For centuries, individual Chinese have sought their fortunes abroad, creating Chinatowns around their restaurants and shops.
Now Chinese companies are going global, pushed by a government turned capitalist, pulled by untapped markets and armed with bundles of money from a thriving economy back home.
Automobile factories are popping up in Latin America. A sprawling commodity bazaar promises new life for a provincial Swedish city. A car parts distributor is acquiring troubled companies in the United States, a television factory is busy in South Africa, and a high-technology company is winning contracts to overhaul telecommunication networks in the Gulf.
Just as Japanese companies changed U.S. manufacturing in an earlier era, Chinese companies could eventually influence the ways in which their Western rivals approach innovation, competition and business itself.
“We not only consider ourselves pioneers,” says Sean Chen, who at 26 is overseeing the construction of a $100 million electrical parts factory and industrial park in the southern United States. “We also consider ourselves explorers.”
Chen and his fiancйe, Joy Chen - both took American first names - moved from Shanghai to Atlanta to set up shop for General Protecht Group, a company controlled by his father. While the goal is profit, Sean Chen and his father view the venture almost as a social experiment - its aim, he said through an interpreter, is to marry the best Chinese and U.S. work practices.
“I want to have the efficiency and execution normally shown by the American employees and the brotherhood that a Chinese company normally shows,” Sean Chen said. “There are capitalists and there are socialists and I want to see whether they can get along.”
The Chinese corporate presence is still small overseas, but it is growing fast.
Chinese companies invested more than $30 billion in foreign companies from 1996 to 2005, nearly $10 billion in 2004 and 2005 alone, according to an analysis by Usha Haley, a professor of international business at the University of New Haven. Lenovo helped start the frenzy in December 2004 by announcing it would acquire IBMs personal computer unit for $1.75 billion.
In the United States and Canada, Chinese companies now have about 3,500 investment projects, compared to 1,500 five years ago, according to an estimate by Ping Deng, a professor at Maryville University. Large state-owned companies jumped ahead; medium and small private companies are catching up.
Total investment in the United States is $4 billion to $7 billion, Ping said. In Europe, Chinese acquisitions last year totaled $563.3 million, according to the research company Dealogic.
Last year, 29 Chinese companies made their debut on U.S. stock exchanges, compared with 27 for the previous three years combined, according to the Bank of New York Mellon.
The number of U.S. visas issued to Chinese executives and managers who transferred to U.S. jobs within their companies nearly doubled to 2,043 between the 2004 and 2007 fiscal years. The current fiscal year is on pace to top that number, according to U.S. State Department data.

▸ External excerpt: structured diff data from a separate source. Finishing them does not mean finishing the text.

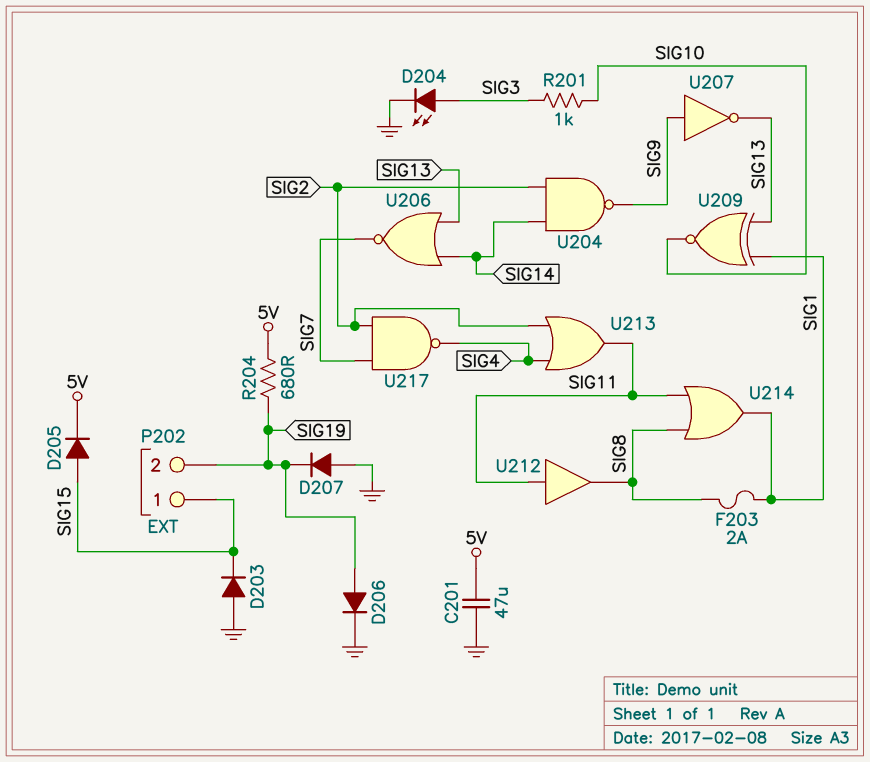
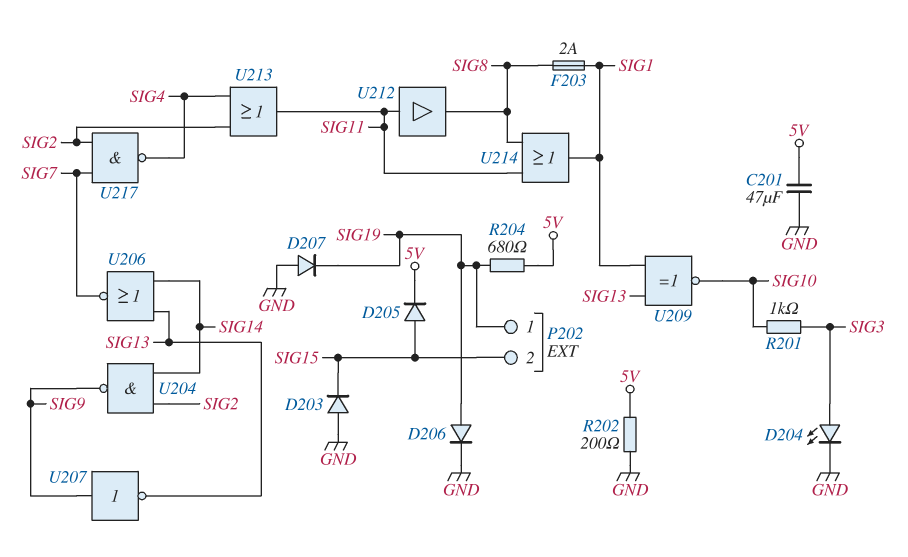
P202 pin 1: SIG15 -> SIG19
P202 pin 2: SIG19 -> SIG15
R202: none -> 200 (5V, GND)

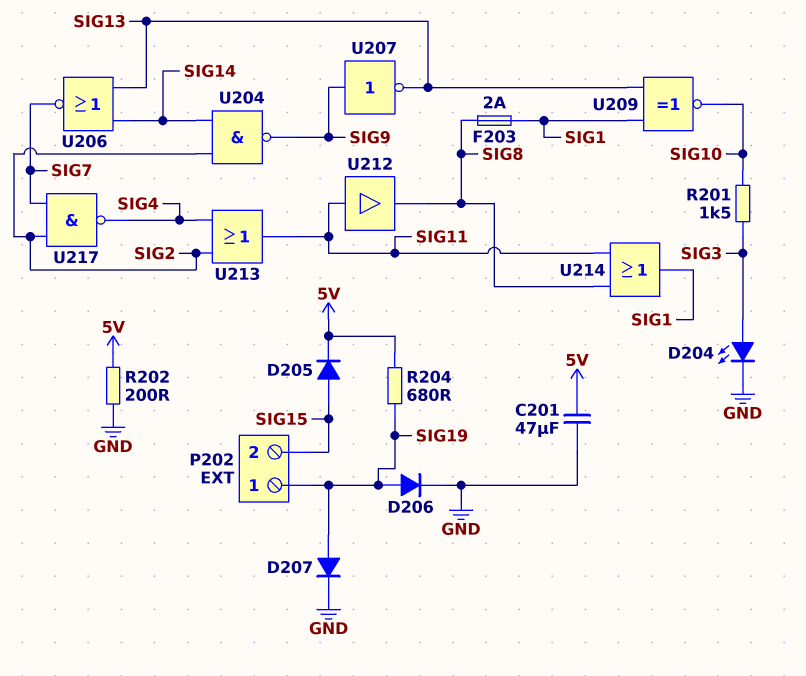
D203: diode (A GND, K SIG15) -> none
D207: diode (A GND, K SIG19) -> diode (A SIG19, K GND)
R201: 1k (SIG3, SIG10) -> 1.5k (SIG3, SIG10)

Chinese businesses are not just establishing offices and factories overseas. They also are developing and selling products under their own brands, rather than simply supplying Western companies in search of cheap manufacturing.

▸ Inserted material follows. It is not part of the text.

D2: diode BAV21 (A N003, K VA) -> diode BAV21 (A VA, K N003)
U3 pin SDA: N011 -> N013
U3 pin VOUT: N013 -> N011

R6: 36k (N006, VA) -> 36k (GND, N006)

The competition may make it harder for U.S. and European companies to milk early profits from cutting-edge products before reducing prices and releasing them to the mass market. Vulnerable sectors include high-definition televisions, portable DVD players, medical technology and perhaps even cars, said Peter Williamson, a professor of international management at the University of Cambridge.
At the Detroit Auto Show in January, a midsize sports utility vehicle from China with features including a leather interior was priced at just $14,000 - less than half of what many comparable cars cost. Models could be available by early next year in nine U.S. states.
Chinese companies can use their low-cost manufacturing advantage to add features. And they can do that by copying influential Western companies, circumventing the expense of product development. If the quality is high enough, the strategy can be devastating.
“It will pull to pieces the profit models of their competitors,” Williamson said. “Its a classic case of attacking your competitor where you know theyre reluctant to respond, because its very costly.”
The dynamic recalls how Japanese automakers forced their U.S. competitors to make options such as power windows and air conditioning standard.
Unlike the Japanese, whose high-profile arrival in the United States in the 1980s was at first greeted as a threat, Chinese businesses are being courted by states including Michigan, California, Illinois and Georgia.